==== TEXT EXCERPT ====
THE PEOPLE'S CAR FROM GOLDMAN SACHS

To be sure, electric vehicles are the red-hot flavor of the month, even on Wall Street. That explains how Goldman Sachs got into the act, too, bringing to market in April 2010 the IPO of the Fisker Automotive clone called Tesla Motors. The latter also makes high-end electric-battery vehicles and was created by another billionaire venture capitalist who has also been a serial harvester of the Washington money tree, one Elon Musk. Indeed, so incestuous is the plot that Musk hired Henrik Fisker in one of the latter's earlier ventures to perform design work on an electric vehicle, then sued him for design theft when Fisker launched his own EV venture.

Not surprisingly, the ostensible reason Tesla got its very own $465 million loan guarantee from the DOE was to perform exactly the same gambit as Fisker. Tesla had developed a $110,000 electric vehicle called the Roadster, and so the taxpayer money was supposed to help it develop a people's car called the Model S which would retail at $55,000 before the $7,500 electric vehicle buyers' tax credit that Uncle Sam also had on offer.

Not surprisingly, Tesla has stumbled bringing its people's car to market just like Fisker has. In fact, Fisker is so far behind that even the DOE has had to freeze its funding; the company has fired the few workers who had been hanging around Joe Biden's empty car plant and now suggests the Atlantic may not appear until 2015, if ever.

Yet the Tesla stumble is the more egregious because it was brought to the public market by Goldman and its billionaire promoter in an utterly cynical manner as an upside call on the US treasury. As it happened, Tesla had lost in excess of half a billion dollars building and selling about two thousand Roadsters, not withstanding their $110,000 sticker price and well-advertised celebrity owners like George Clooney.
====
• _OBJECTIVE_: Reproduce the passage from the Goldman Sachs and Tesla excerpt between "Not surprisingly, the" and "2015, if ever.", inclusive.
==== DATASET ====
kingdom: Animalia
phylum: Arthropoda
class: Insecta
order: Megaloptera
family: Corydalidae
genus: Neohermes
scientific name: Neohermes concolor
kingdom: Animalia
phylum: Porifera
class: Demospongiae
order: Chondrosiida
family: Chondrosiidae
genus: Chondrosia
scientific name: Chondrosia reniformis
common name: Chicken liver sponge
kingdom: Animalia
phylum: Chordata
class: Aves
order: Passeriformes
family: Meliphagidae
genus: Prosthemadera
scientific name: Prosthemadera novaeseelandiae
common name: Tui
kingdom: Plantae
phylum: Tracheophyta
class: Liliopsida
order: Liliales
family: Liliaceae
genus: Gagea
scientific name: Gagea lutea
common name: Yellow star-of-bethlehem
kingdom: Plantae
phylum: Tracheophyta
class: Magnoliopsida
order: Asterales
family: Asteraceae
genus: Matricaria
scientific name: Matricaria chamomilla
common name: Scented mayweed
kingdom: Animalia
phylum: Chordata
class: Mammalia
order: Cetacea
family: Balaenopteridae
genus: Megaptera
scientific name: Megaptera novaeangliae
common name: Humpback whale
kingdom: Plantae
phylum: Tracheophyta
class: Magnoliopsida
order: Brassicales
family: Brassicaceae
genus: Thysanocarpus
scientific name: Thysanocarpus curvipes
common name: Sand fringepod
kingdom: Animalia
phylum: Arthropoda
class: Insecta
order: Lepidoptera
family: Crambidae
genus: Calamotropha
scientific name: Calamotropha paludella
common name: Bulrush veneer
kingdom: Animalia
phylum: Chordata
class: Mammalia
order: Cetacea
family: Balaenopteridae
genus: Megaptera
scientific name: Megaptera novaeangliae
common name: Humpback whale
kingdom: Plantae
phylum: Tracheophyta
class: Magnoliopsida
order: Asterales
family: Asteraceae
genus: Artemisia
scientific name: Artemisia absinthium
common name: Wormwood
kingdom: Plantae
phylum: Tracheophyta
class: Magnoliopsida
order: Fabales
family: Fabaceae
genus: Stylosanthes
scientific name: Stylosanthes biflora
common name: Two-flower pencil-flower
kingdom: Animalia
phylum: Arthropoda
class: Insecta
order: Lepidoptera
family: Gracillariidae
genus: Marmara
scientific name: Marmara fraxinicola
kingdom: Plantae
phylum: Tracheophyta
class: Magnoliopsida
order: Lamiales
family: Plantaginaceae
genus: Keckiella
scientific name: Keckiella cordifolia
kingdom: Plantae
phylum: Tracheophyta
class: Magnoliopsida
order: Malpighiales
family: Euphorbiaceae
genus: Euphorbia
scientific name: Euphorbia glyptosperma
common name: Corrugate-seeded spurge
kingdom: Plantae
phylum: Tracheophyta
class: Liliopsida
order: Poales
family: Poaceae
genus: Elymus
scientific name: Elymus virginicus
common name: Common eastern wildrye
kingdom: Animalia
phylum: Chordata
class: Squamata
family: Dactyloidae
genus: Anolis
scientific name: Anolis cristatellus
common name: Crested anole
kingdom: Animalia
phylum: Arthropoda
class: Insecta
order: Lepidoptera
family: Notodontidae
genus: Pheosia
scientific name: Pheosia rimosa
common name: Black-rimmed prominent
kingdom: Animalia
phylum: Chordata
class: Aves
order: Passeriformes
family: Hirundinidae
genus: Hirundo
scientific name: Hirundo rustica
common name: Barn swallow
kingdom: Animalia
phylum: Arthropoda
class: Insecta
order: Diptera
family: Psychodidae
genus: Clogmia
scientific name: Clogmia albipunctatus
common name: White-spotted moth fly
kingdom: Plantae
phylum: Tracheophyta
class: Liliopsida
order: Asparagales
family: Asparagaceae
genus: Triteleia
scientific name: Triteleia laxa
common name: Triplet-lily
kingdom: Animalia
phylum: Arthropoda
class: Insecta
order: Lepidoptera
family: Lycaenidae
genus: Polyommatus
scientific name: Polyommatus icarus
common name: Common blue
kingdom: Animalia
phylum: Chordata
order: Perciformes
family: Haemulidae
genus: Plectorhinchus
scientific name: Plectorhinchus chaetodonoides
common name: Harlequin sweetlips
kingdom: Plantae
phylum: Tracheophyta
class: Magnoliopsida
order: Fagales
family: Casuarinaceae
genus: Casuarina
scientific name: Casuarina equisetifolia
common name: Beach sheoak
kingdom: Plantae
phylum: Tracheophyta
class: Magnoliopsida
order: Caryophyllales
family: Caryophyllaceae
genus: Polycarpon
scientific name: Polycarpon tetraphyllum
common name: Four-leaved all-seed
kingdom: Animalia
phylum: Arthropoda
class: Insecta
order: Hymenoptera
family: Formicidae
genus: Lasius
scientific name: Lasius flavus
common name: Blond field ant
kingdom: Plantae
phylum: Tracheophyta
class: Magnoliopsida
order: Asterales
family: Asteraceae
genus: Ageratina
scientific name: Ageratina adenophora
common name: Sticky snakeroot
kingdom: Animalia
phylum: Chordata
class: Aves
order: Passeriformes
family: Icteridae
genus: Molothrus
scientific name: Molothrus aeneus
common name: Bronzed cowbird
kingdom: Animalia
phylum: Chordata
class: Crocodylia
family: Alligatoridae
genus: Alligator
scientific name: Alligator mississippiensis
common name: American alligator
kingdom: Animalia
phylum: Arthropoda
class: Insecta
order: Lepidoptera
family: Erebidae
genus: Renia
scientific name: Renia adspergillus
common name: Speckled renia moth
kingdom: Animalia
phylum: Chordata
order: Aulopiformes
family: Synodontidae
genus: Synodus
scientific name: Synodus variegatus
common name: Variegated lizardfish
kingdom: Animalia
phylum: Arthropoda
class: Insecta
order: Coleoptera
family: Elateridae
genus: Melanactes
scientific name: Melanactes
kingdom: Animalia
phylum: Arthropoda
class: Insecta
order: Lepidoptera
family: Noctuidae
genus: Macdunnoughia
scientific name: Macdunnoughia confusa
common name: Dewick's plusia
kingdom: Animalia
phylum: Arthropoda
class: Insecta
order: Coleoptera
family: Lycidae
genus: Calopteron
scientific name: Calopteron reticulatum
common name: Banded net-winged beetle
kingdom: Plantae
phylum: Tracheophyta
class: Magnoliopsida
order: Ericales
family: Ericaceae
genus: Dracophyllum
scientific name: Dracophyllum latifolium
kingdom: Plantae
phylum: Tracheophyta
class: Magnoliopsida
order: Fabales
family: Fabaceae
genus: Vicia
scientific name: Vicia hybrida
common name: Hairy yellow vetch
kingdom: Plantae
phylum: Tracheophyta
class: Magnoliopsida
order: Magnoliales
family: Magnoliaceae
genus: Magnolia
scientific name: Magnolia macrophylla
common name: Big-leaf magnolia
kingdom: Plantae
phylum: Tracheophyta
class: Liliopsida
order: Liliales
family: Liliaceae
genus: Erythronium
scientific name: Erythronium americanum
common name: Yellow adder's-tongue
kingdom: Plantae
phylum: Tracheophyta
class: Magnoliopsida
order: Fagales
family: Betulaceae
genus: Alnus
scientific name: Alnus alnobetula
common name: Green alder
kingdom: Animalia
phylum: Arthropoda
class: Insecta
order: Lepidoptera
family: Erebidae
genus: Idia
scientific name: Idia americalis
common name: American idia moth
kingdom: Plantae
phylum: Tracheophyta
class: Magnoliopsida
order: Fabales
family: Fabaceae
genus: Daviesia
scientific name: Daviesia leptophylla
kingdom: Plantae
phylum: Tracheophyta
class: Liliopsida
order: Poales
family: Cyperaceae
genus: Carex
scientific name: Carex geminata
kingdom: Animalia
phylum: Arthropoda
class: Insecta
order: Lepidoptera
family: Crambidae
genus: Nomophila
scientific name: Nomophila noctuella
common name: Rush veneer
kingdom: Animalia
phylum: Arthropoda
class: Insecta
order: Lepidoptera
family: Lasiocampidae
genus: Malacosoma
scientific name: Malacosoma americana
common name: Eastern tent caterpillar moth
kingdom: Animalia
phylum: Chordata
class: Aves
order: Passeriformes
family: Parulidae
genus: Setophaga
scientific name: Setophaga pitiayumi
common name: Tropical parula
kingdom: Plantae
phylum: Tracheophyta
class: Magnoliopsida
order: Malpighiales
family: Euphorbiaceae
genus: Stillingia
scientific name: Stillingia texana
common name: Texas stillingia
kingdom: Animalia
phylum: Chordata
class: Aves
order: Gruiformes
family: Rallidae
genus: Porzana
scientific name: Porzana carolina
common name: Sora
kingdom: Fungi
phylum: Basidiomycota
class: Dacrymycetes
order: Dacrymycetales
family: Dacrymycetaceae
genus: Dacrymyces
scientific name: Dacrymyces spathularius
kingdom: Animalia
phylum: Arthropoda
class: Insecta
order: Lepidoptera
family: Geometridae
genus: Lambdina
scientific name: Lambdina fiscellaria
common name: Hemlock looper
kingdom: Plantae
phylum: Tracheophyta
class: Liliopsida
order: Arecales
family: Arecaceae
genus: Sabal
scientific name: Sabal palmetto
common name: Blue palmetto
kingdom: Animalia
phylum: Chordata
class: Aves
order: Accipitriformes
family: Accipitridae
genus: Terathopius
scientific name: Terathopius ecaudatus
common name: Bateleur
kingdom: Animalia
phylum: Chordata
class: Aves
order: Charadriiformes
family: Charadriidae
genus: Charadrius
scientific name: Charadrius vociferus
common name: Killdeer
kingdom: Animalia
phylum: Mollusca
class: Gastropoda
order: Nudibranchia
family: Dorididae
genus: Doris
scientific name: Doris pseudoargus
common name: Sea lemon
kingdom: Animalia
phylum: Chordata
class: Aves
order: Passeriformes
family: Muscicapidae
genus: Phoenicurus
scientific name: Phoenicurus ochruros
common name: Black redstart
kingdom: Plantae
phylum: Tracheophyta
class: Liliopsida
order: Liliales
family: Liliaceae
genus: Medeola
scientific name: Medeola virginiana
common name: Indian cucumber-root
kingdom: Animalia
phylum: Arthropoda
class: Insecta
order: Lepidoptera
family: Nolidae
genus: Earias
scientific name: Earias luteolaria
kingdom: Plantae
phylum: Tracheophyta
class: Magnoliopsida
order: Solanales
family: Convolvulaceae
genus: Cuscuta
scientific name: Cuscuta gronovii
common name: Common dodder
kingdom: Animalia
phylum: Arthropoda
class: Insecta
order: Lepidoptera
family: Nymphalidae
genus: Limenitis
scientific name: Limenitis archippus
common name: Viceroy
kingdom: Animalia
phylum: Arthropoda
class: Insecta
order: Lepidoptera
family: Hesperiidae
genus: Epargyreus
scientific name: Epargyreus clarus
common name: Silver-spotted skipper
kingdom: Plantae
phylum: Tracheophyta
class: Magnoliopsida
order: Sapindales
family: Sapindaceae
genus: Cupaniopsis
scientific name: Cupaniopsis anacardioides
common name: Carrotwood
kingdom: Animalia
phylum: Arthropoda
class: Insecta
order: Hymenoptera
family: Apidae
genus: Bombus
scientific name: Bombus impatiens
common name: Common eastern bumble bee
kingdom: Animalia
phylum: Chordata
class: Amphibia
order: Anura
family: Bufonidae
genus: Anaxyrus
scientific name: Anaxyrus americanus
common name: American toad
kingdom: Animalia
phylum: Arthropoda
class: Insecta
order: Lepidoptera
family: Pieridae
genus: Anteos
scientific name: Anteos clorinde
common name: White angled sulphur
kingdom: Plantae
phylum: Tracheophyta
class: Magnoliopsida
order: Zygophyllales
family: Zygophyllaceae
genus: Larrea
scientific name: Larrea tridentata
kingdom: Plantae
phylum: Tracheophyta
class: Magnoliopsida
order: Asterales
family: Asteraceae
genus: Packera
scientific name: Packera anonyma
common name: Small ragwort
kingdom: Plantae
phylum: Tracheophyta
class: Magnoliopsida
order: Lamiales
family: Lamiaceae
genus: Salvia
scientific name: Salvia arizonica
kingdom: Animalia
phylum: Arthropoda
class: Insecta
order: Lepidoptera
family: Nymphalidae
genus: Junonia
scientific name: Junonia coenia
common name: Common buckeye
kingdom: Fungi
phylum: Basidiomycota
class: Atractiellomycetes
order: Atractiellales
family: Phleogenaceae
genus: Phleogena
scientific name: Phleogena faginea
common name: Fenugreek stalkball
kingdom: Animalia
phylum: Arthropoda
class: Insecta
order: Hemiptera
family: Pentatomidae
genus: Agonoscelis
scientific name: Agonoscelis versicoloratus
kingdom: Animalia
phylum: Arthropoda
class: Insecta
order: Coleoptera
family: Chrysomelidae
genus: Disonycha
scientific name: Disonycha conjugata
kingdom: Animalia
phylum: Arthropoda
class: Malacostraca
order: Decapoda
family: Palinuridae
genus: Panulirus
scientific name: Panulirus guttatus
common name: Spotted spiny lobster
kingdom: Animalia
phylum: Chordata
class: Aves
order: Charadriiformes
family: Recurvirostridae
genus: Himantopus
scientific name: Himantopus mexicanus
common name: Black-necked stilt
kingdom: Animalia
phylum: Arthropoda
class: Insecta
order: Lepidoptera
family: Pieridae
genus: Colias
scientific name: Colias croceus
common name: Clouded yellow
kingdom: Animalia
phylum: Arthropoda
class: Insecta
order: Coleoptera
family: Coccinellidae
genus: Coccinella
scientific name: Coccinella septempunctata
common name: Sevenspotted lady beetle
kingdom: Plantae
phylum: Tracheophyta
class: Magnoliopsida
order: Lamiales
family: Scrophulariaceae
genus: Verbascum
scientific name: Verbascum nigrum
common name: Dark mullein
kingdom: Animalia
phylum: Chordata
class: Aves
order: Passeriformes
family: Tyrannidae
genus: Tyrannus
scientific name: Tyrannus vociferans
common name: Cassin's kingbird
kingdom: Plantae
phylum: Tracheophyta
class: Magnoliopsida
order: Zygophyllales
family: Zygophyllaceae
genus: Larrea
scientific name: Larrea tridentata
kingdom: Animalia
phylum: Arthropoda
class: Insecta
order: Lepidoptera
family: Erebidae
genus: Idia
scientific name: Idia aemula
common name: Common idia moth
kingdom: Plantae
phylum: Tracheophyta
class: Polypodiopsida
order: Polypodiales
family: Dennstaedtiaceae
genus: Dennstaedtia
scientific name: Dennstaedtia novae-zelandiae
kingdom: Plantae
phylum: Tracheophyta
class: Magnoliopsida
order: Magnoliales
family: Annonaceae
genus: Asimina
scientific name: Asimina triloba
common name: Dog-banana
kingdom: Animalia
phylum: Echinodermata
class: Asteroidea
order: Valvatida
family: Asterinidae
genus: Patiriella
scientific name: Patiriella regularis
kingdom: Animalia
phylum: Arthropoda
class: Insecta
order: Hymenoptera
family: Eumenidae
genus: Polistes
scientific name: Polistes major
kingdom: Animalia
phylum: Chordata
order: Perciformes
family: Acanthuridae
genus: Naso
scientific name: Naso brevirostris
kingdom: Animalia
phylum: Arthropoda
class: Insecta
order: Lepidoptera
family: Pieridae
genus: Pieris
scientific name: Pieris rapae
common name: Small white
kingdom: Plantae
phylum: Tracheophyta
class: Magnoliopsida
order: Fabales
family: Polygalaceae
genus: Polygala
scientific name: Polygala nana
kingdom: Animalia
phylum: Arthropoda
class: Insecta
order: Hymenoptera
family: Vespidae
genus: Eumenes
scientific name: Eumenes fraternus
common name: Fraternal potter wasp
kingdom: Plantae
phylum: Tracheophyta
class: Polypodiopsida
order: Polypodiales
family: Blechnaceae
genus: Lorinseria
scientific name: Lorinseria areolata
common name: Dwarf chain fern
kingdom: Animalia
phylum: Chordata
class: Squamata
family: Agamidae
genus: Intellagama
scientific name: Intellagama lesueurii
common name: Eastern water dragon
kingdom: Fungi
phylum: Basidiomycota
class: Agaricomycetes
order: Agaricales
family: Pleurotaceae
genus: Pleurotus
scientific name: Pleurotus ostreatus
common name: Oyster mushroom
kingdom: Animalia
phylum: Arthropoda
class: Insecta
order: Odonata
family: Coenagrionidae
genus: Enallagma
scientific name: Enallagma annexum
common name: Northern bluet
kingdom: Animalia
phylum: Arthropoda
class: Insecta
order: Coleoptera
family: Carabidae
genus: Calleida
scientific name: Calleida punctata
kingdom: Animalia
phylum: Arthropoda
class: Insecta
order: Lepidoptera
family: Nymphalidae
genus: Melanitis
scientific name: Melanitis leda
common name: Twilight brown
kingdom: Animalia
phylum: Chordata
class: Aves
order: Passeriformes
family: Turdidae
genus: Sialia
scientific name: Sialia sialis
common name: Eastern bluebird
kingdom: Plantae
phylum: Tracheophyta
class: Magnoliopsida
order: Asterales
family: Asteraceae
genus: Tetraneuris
====
• _COMPLETE RESPONSE_:
Not surprisingly, the ostensible reason Tesla got its very own $465 million loan guarantee from the DOE was to perform exactly the same gambit as Fisker. Tesla had developed a $110,000 electric vehicle called the Roadster, and so the taxpayer money was supposed to help it develop a people's car called the Model S which would retail at $55,000 before the $7,500 electric vehicle buyers' tax credit that Uncle Sam also had on offer.

Not surprisingly, Tesla has stumbled bringing its people's car to market just like Fisker has. In fact, Fisker is so far behind that even the DOE has had to freeze its funding; the company has fired the few workers who had been hanging around Joe Biden's empty car plant and now suggests the Atlantic may not appear until 2015, if ever.